Transistor Detector Circuit Working Principle:
It is possible to achieve amplitude demodulation by using a three-element electronic device. A typical example of such a configuration is illustrated in Fig. 22.51. This circuit is called a transistor detector.
In addition to detection of the modulated carrier input signal, it also furnishes amplification of the modulating signal. It should be noted that when used as a detector, the transistor has to be biased at cutoff or operated as class B. For transistor detector circuit shown in Fig. 22.51 conduction occurs only from emitter to base because of the diode action associated with these elements.
It can be easily seen that the AM wave is rectified in the emitter-base circuit in precisely the same manner as occurs in the diode detector shown in Fig. 22.50(a). In fact resistor R1 and capacitor C1 serve the same purpose as do R and C in Fig. 22.50(a).

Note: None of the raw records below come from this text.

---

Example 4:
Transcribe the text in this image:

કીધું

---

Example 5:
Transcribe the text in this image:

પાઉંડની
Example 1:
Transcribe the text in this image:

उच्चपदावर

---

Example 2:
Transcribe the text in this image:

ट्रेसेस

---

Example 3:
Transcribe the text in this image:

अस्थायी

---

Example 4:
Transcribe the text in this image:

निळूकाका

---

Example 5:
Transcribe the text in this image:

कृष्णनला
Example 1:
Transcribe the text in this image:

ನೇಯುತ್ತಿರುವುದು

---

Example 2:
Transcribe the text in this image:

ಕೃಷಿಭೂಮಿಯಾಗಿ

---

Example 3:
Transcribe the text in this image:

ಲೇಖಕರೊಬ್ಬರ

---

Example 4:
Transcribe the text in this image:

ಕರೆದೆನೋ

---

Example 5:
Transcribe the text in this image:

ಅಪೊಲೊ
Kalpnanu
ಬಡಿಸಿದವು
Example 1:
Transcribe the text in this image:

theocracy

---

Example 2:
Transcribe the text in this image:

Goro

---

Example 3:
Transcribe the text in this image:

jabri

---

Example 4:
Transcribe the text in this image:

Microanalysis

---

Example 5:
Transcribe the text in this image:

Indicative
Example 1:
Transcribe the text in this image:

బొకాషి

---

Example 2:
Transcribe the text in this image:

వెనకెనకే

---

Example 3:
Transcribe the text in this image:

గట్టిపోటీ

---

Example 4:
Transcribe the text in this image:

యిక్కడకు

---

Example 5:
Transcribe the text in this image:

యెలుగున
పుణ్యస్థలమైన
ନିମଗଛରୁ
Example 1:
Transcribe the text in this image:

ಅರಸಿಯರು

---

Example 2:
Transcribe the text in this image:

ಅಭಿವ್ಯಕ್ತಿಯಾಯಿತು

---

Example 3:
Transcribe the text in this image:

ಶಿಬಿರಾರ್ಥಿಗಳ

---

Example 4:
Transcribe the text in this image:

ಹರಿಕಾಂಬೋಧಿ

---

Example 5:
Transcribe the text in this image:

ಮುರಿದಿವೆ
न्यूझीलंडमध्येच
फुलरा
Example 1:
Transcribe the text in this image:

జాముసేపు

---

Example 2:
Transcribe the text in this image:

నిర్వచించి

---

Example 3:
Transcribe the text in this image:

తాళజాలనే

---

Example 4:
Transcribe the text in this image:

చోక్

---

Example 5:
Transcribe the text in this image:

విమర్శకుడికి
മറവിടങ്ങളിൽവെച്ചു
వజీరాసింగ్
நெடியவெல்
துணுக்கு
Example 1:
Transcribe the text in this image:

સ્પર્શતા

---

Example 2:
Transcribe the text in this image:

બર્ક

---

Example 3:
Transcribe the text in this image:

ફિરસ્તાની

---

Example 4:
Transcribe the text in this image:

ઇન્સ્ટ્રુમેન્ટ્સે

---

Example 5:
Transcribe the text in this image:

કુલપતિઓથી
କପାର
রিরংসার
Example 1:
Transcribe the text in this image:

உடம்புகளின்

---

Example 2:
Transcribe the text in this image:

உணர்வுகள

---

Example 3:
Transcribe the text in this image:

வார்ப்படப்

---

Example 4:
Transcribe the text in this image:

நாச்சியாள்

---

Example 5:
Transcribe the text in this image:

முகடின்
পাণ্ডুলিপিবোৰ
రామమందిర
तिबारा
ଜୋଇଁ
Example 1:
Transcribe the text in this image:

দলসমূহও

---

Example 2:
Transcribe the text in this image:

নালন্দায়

The voltage developed across R1 in Fig. 22.51 varies in accordance with the modulating signal rate. Since this variation exists in the transistor input circuit, it causes a corresponding amplified variation to occur in the collector-circuit, specifically across R2. Capacitor C2 is selected to bypass the carrier frequency signal and C3 serves to block the dc voltage level from passing to the next stage. As a result, the voltage appearing across the output terminals of this circuit is an amplified version of the modulating portion of the input signal.